Flora thought about it, then shook her head. She wasn’t
that
happy. “No, thanks. Not tonight. Why don’t you just take me back to my flat?”
“All right, if that’s what you want.” Blackford rose and escorted her out to his motorcar. The ride back to the apartment building where they both lived passed mostly in silence.
They walked upstairs together. The hallway across which their doors faced each other was quiet and dim: dimmer than usual, because one of the small electric light bulbs had burned out. As usual, Blackford walked Flora to her doorway. As usual, he bent to kiss her good-night. The kiss that followed was anything but usual. Maybe Flora was trying to make up for the day’s disappointment. Maybe it was just the brandy talking through her. She didn’t know, or care.
Neither, evidently, did Hosea Blackford. “Whew!” he said when at last they broke apart. “I think you melted all the wax in my mustache.”
Flora’s laugh was shaky. Her cheeks felt hot, as if in embarrassment, but she was not embarrassed. Her heart pounded. She turned, wondering if the routine business of unlocking and opening her door would still the tumult in her. It didn’t.
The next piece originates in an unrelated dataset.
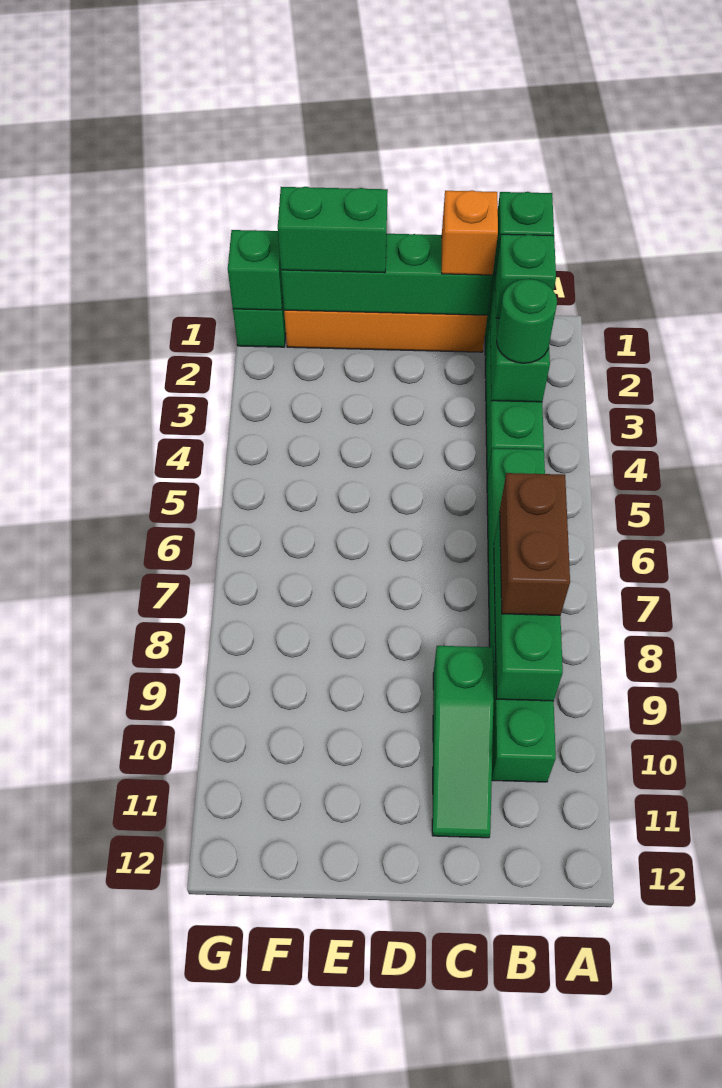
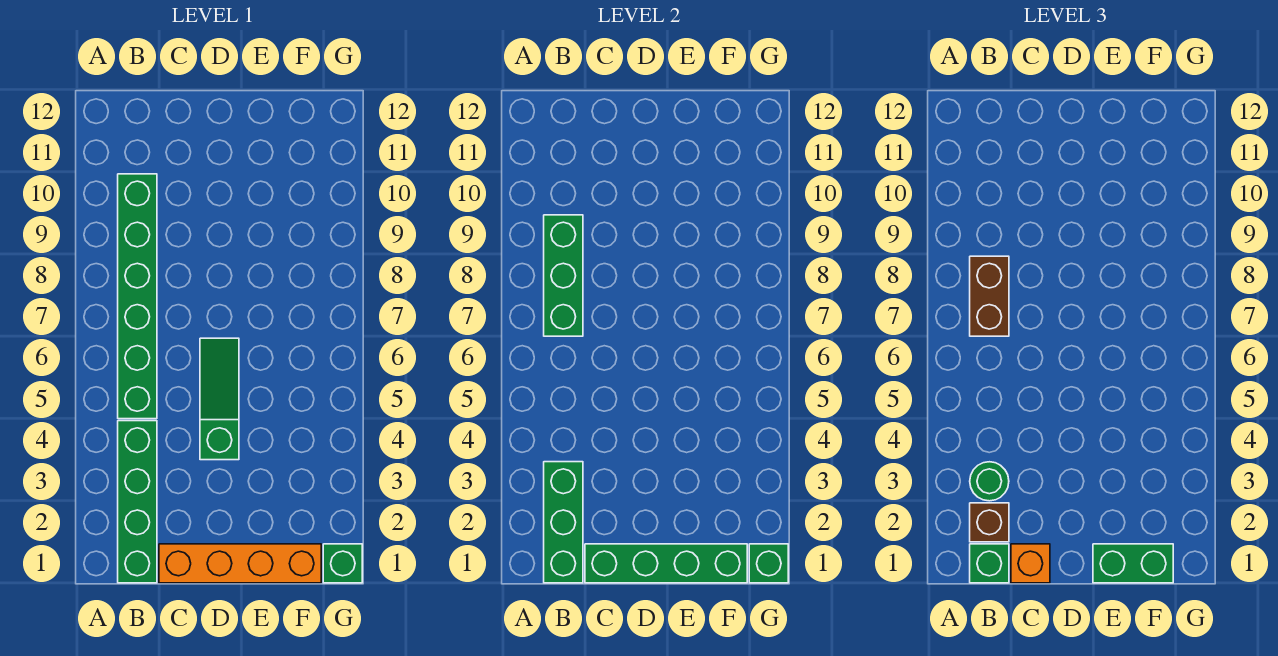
green brick B2 level 3 -> brown brick B2 level 3
green slope C9:C11 level 1 top 9 -> green slope D4:D6 level 1 top 4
She reached for the light switch by the door, then looked back to Blackford. “Would you like to come inside?” she asked.
“Good—” he began, responding to the
Good night
she’d always given him before. Then he heard what she’d really said. He asked a question of his own: “Are you sure?”
She leaned forward and stood on tiptoe to kiss him on the end of the nose. He’d never pushed her to go further than she wanted to go. Pushing her would have done no good, as a lot of people, in Congress and out, could have told him. But he hadn’t needed telling. He wasn’t pushing now. She liked him very much for that…and for the feel of his lips pressed against her, his body pressed against her. “Yes,” she said firmly.